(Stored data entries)
- - -

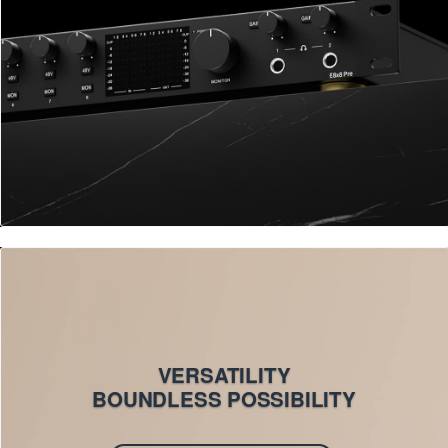
VERSATILITY
BOUNDLESS POSSIBILITY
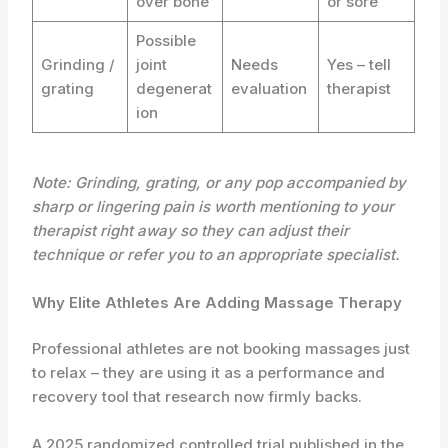
over bone
or sore
Possible
Grinding /
joint
Needs
Yes – tell
grating
degenerat
evaluation
therapist
ion
Note: Grinding, grating, or any pop accompanied by
sharp or lingering pain is worth mentioning to your
therapist right away so they can adjust their
technique or refer you to an appropriate specialist.
Why Elite Athletes Are Adding Massage Therapy
Professional athletes are not booking massages just
to relax – they are using it as a performance and
recovery tool that research now firmly backs.
A 2025 randomized controlled trial published in the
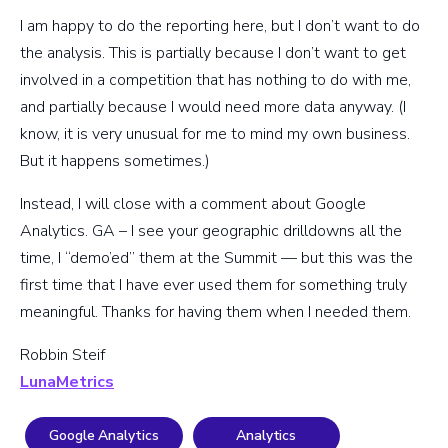
I am happy to do the reporting here, but I don’t want to do
the analysis. This is partially because I don’t want to get
involved in a competition that has nothing to do with me,
and partially because I would need more data anyway. (I
know, it is very unusual for me to mind my own business.
But it happens sometimes.)
Instead, I will close with a comment about Google
Analytics. GA – I see your geographic drilldowns all the
time, I “demo’ed” them at the Summit — but this was the
first time that I have ever used them for something truly
meaningful. Thanks for having them when I needed them.
Robbin Steif
LunaMetrics
Google Analytics
Analytics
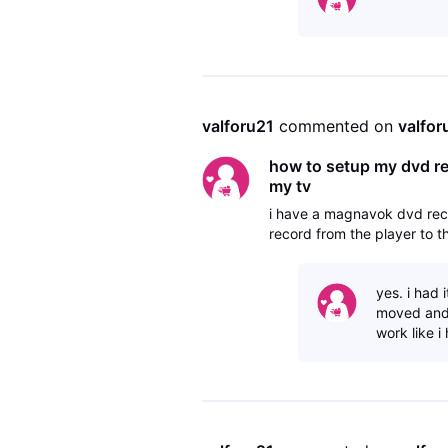
valforu21
 commented on 
valfor
how to setup my dvd rec
my tv
i have a magnavok dvd reco
record from the player to t
yes. i had 
moved and 
work like i 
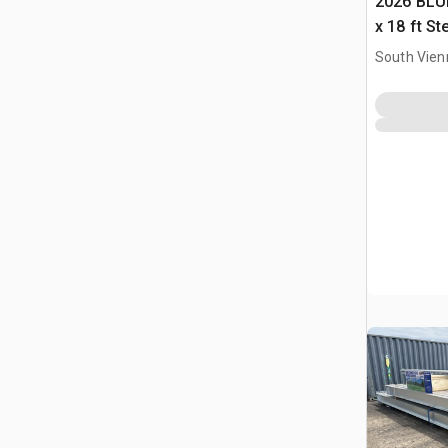
2026 BLUE
x 18 ft S
Storage B
South Vien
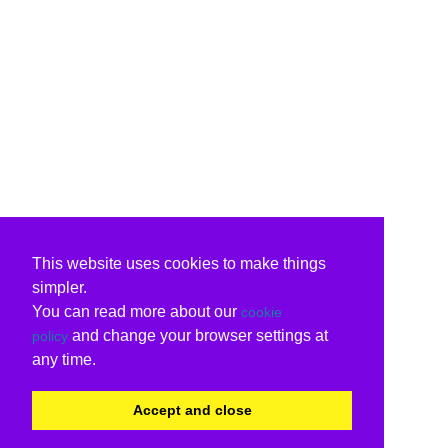
This website uses cookies to make things
simpler.
You can read more about our
cookie
and change your browser settings at
policy
any time.
Accept and close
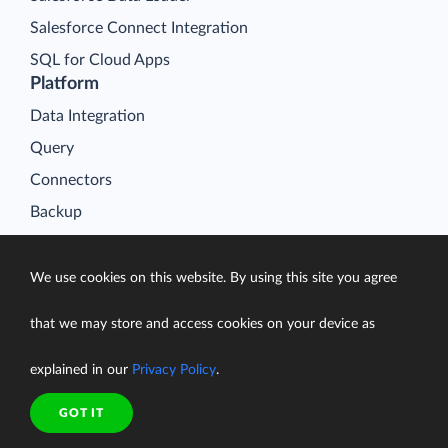
Salesforce Connect Integration
SQL for Cloud Apps
Platform
Data Integration
Query
Connectors
Backup
Connect
Looker Studio Connector
We use cookies on this website. By using this site you agree
Pricing
that we may store and access cookies on your device as
Resources
Blog
explained in our
Privacy Policy
.
Case Studies
GOT IT
Gallery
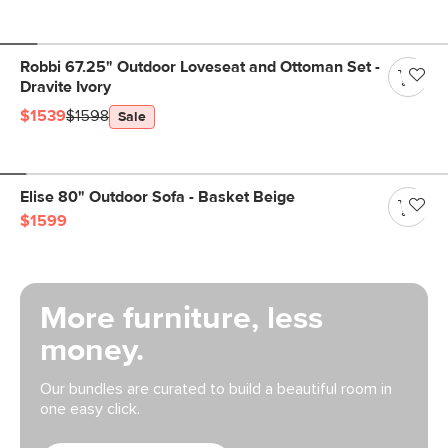
Robbi 67.25" Outdoor Loveseat and Ottoman Set -
Dravite Ivory
$1539
$1598
Sale
Elise 80" Outdoor Sofa - Basket Beige
$1599
More furniture, less
money.
Our bundles are curated to build a beautiful room in
one easy click.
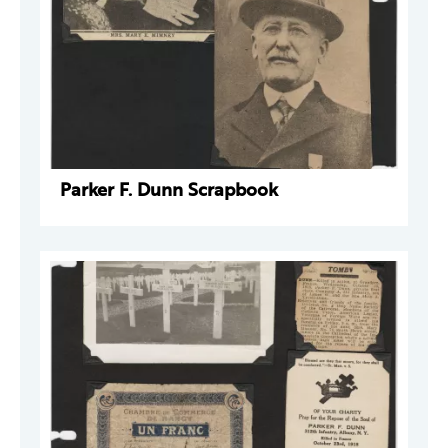
Parker F. Dunn Scrapbook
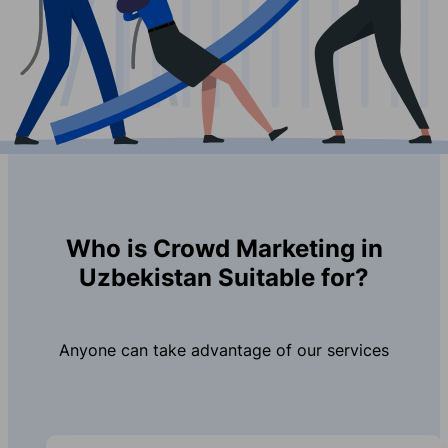
Who is Crowd Marketing in
Uzbekistan Suitable for?
Anyone can take advantage of our services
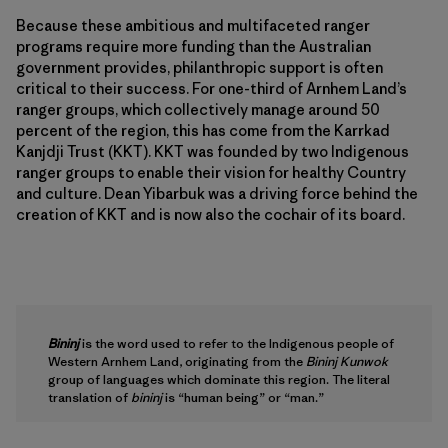
Because these ambitious and multifaceted ranger
programs require more funding than the Australian
government provides, philanthropic support is often
critical to their success. For one-third of Arnhem Land’s
ranger groups, which collectively manage around 50
percent of the region, this has come from the Karrkad
Kanjdji Trust (KKT). KKT was founded by two Indigenous
ranger groups to enable their vision for healthy Country
and culture. Dean Yibarbuk was a driving force behind the
creation of KKT and is now also the cochair of its board.
Bininj
is the word used to refer to the Indigenous people of
Western Arnhem Land, originating from the
Bininj Kunwok
group of languages which dominate this region. The literal
translation of
bininj
is “human being” or “man.”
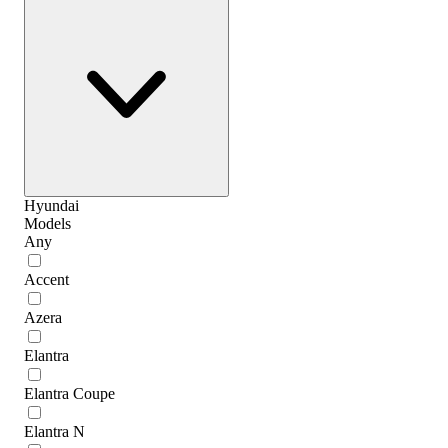
Hyundai
Models
Any
Accent
Azera
Elantra
Elantra Coupe
Elantra N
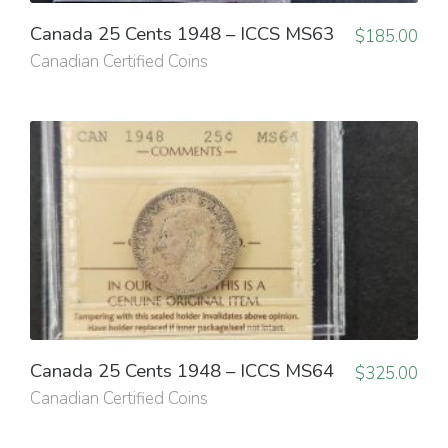
Canada 25 Cents 1948 – ICCS MS63
$
185.00
Canadian Certified Coins
Canada 25 Cents 1948 – ICCS MS64
$
325.00
Canadian Certified Coins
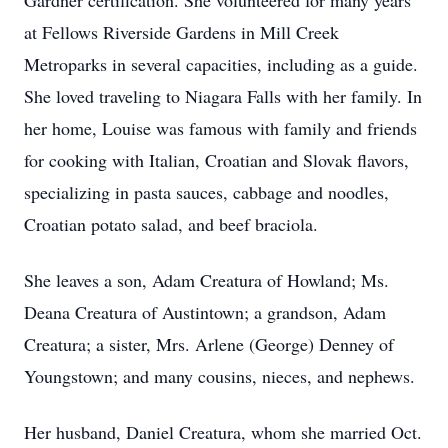
Gardner certification. She volunteered for many years
at Fellows Riverside Gardens in Mill Creek
Metroparks in several capacities, including as a guide.
She loved traveling to Niagara Falls with her family. In
her home, Louise was famous with family and friends
for cooking with Italian, Croatian and Slovak flavors,
specializing in pasta sauces, cabbage and noodles,
Croatian potato salad, and beef braciola.
She leaves a son, Adam Creatura of Howland; Ms.
Deana Creatura of Austintown; a grandson, Adam
Creatura; a sister, Mrs. Arlene (George) Denney of
Youngstown; and many cousins, nieces, and nephews.
Her husband, Daniel Creatura, whom she married Oct.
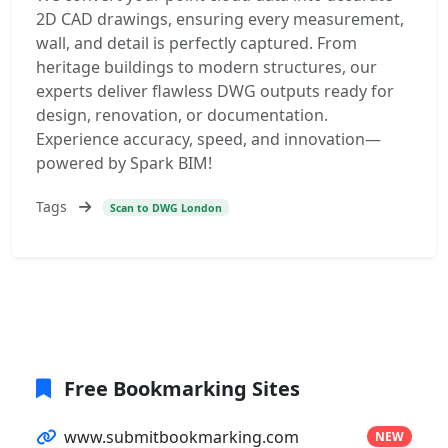
2D CAD drawings, ensuring every measurement,
wall, and detail is perfectly captured. From
heritage buildings to modern structures, our
experts deliver flawless DWG outputs ready for
design, renovation, or documentation.
Experience accuracy, speed, and innovation—
powered by Spark BIM!
Tags
Scan to DWG London
Free Bookmarking Sites
www.submitbookmarking.com
NEW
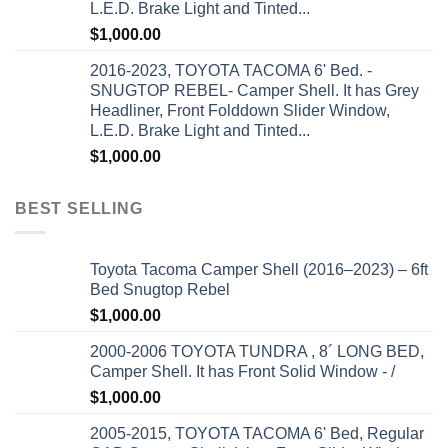
L.E.D. Brake Light and Tinted...
$
1,000.00
2016-2023, TOYOTA TACOMA 6' Bed. -
SNUGTOP REBEL- Camper Shell. It has Grey
Headliner, Front Folddown Slider Window,
L.E.D. Brake Light and Tinted...
$
1,000.00
BEST SELLING
Toyota Tacoma Camper Shell (2016–2023) – 6ft
Bed Snugtop Rebel
$
1,000.00
2000-2006 TOYOTA TUNDRA , 8´ LONG BED,
Camper Shell. It has Front Solid Window - /
$
1,000.00
2005-2015, TOYOTA TACOMA 6' Bed, Regular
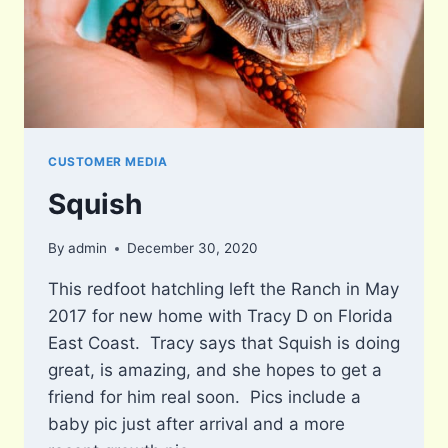
CUSTOMER MEDIA
Squish
By
admin
December 30, 2020
This redfoot hatchling left the Ranch in May
2017 for new home with Tracy D on Florida
East Coast. Tracy says that Squish is doing
great, is amazing, and she hopes to get a
friend for him real soon. Pics include a
baby pic just after arrival and a more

- - -

Could you repeat each line above exactly as written? Omit the pictures.

VERSATILITY
BOUNDLESS POSSIBILITY
over bone
or sore
Possible
Grinding /
joint
Needs
Yes – tell
grating
degenerat
evaluation
therapist
ion
Note: Grinding, grating, or any pop accompanied by
sharp or lingering pain is worth mentioning to your
therapist right away so they can adjust their
technique or refer you to an appropriate specialist.
Why Elite Athletes Are Adding Massage Therapy
Professional athletes are not booking massages just
to relax – they are using it as a performance and
recovery tool that research now firmly backs.
A 2025 randomized controlled trial published in the
I am happy to do the reporting here, but I don’t want to do
the analysis. This is partially because I don’t want to get
involved in a competition that has nothing to do with me,
and partially because I would need more data anyway. (I
know, it is very unusual for me to mind my own business.
But it happens sometimes.)
Instead, I will close with a comment about Google
Analytics. GA – I see your geographic drilldowns all the
time, I “demo’ed” them at the Summit — but this was the
first time that I have ever used them for something truly
meaningful. Thanks for having them when I needed them.
Robbin Steif
LunaMetrics
Google Analytics
Analytics
valforu21
 commented on 
valfor
how to setup my dvd rec
my tv
i have a magnavok dvd reco
record from the player to t
yes. i had 
moved and 
work like i 
2026 BLUE
x 18 ft S
Storage B
South Vien
This website uses cookies to make things
simpler.
You can read more about our
cookie
and change your browser settings at
policy
any time.
Accept and close
Salesforce Connect Integration
SQL for Cloud Apps
Platform
Data Integration
Query
Connectors
Backup
Connect
Looker Studio Connector
We use cookies on this website. By using this site you agree
Pricing
that we may store and access cookies on your device as
Resources
Blog
explained in our
Privacy Policy
.
Case Studies
GOT IT
Gallery
Robbi 67.25" Outdoor Loveseat and Ottoman Set -
Dravite Ivory
$1539
$1598
Sale
Elise 80" Outdoor Sofa - Basket Beige
$1599
More furniture, less
money.
Our bundles are curated to build a beautiful room in
one easy click.
Parker F. Dunn Scrapbook
Who is Crowd Marketing in
Uzbekistan Suitable for?
Anyone can take advantage of our services
Because these ambitious and multifaceted ranger
programs require more funding than the Australian
government provides, philanthropic support is often
critical to their success. For one-third of Arnhem Land’s
ranger groups, which collectively manage around 50
percent of the region, this has come from the Karrkad
Kanjdji Trust (KKT). KKT was founded by two Indigenous
ranger groups to enable their vision for healthy Country
and culture. Dean Yibarbuk was a driving force behind the
creation of KKT and is now also the cochair of its board.
Bininj
is the word used to refer to the Indigenous people of
Western Arnhem Land, originating from the
Bininj Kunwok
group of languages which dominate this region. The literal
translation of
bininj
is “human being” or “man.”
Hyundai
Models
Any
Accent
Azera
Elantra
Elantra Coupe
Elantra N
Canada 25 Cents 1948 – ICCS MS63
$
185.00
Canadian Certified Coins
Canada 25 Cents 1948 – ICCS MS64
$
325.00
Canadian Certified Coins
Gardner certification. She volunteered for many years
at Fellows Riverside Gardens in Mill Creek
Metroparks in several capacities, including as a guide.
She loved traveling to Niagara Falls with her family. In
her home, Louise was famous with family and friends
for cooking with Italian, Croatian and Slovak flavors,
specializing in pasta sauces, cabbage and noodles,
Croatian potato salad, and beef braciola.
She leaves a son, Adam Creatura of Howland; Ms.
Deana Creatura of Austintown; a grandson, Adam
Creatura; a sister, Mrs. Arlene (George) Denney of
Youngstown; and many cousins, nieces, and nephews.
Her husband, Daniel Creatura, whom she married Oct.
2D CAD drawings, ensuring every measurement,
wall, and detail is perfectly captured. From
heritage buildings to modern structures, our
experts deliver flawless DWG outputs ready for
design, renovation, or documentation.
Experience accuracy, speed, and innovation—
powered by Spark BIM!
Tags
Scan to DWG London
Free Bookmarking Sites
www.submitbookmarking.com
NEW
L.E.D. Brake Light and Tinted...
$
1,000.00
2016-2023, TOYOTA TACOMA 6' Bed. -
SNUGTOP REBEL- Camper Shell. It has Grey
Headliner, Front Folddown Slider Window,
L.E.D. Brake Light and Tinted...
$
1,000.00
BEST SELLING
Toyota Tacoma Camper Shell (2016–2023) – 6ft
Bed Snugtop Rebel
$
1,000.00
2000-2006 TOYOTA TUNDRA , 8´ LONG BED,
Camper Shell. It has Front Solid Window - /
$
1,000.00
2005-2015, TOYOTA TACOMA 6' Bed, Regular
CUSTOMER MEDIA
Squish
By
admin
December 30, 2020
This redfoot hatchling left the Ranch in May
2017 for new home with Tracy D on Florida
East Coast. Tracy says that Squish is doing
great, is amazing, and she hopes to get a
friend for him real soon. Pics include a
baby pic just after arrival and a more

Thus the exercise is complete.